▶ [TEXTE D'ÉTUDE]:

    En 2019, il va peut-être voir le Venezuela renier l’héritage de ces deux hommes.

    Chavez le révolutionnaire

    Au printemps 2006, Jean-Michel Leprince se rend au Venezuela d'où il ramène un portrait du président Hugo Chavez qu'il présente à Radio-Canada le 10 mai 2006.

    Le Téléjournal/Le Point, 27 juillet 2006

    Ce portrait sera rediffusé le 27 juillet 2006 par Le Téléjournal/Le Point, animé par Bernard Derome.

    Jean-Michel Leprince nous décrit un Hugo Chavez né dans un milieu modeste, loin du sérail et de Caracas, la capitale, qui dominent alors la politique du Venezuela.

    Il est chaleureux. Ses manières sont celles du peuple. Ce sont des qualités qui comptent quand on veut gagner des électeurs.

    Si Hugo Chavez est démocratiquement élu président en 1998, c’est en partie à cause de l’incompétence des élites gouvernantes et des politiques impopulaires qu’elles imposent à la majorité de la population.

    Ce qu’Hugo Chavez propose dès son élection est un programme politique qui vise à révolutionner la société vénézuélienne. Plusieurs programmes de redistribution de la richesse sont notamment entrepris.

    Le Venezuela d’Hugo Chavez rejette également ce qu’il considère être l’impérialisme américain. Il s’allie à la Chine, à la Russie et au régime de Fidel Castro de Cuba.

    Il est réélu président en 2000, de même qu'en 2006, quelques mois après la diffusion du reportage de Jean-Michel Leprince.

▶ [TRAVAIL DEMANDÉ]:
**a)** Relevez tous les alliés du Venezuela d'Hugo Chavez que cite le texte sur Hugo Chavez.
**b)** Reproduisez fidèlement le passage du texte sur Hugo Chavez qui commence par « Le Venezuela d’Hugo » et se poursuit jusqu'à « Castro de Cuba. ».
**c)** Poursuivez le texte sur Hugo Chavez à partir de sa dernière phrase.

▶ [DONNÉES FOURNIES]:
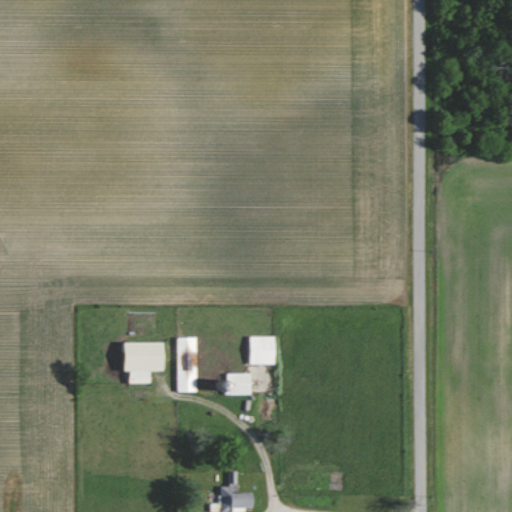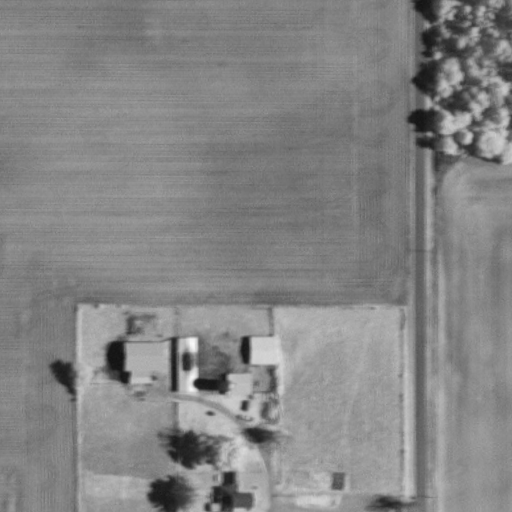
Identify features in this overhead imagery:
road: (419, 256)
building: (255, 350)
building: (135, 362)
building: (235, 384)
road: (267, 466)
building: (226, 498)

▶ [RÉPONSES AUX CONSIGNES]:
**a)** La Chine, la Russie et le régime de Fidel Castro de Cuba.

**b)**
Le Venezuela d’Hugo Chavez rejette également ce qu’il considère être l’impérialisme américain. Il s’allie à la Chine, à la Russie et au régime de Fidel Castro de Cuba.

**c)**
    En décembre 2006, Jean-Michel Leprince est de retour à Caracas. Il assiste à la deuxième réélection d’Hugo Chavez.

    Téléjournal, 4 décembre 2006

    L’homme, comme le constate Jean-Michel Leprince dans le reportage qu’il présente au Téléjournal du 4 décembre 2006 animé par Bernard Derome, est alors plébiscité par le peuple du Venezuela. L’opposition est en débâcle.

    Des nuages noirs qui s'amoncellent

    Mais Jean-Michel Leprince n'est pas là pour faire l'apologie du régime. De fait, il entend aussi de fausses notes dans la symphonie qu'orchestre Hugo Chavez.

    Le président montre des signes de plus en plus évidents d’autoritarisme. Il affirme vouloir être réélu, ce que plusieurs considèrent être une tentative d'organisation d'une présidence à vie.

    À sa mort en 2013, on doit constater que sa révolution est loin d’être parfaite.

    Elle souffre de corruption et d'incompétence. Elle tolère difficilement l’opposition qu'elle malmène de plus en plus souvent très durement. Plusieurs l’accusent même de tourner à la dictature.

    Son successeur, Nicolas Maduro, va accentuer les défauts de cette révolution. Cela amène le Venezuela à la situation critique qu'il connaît aujourd'hui.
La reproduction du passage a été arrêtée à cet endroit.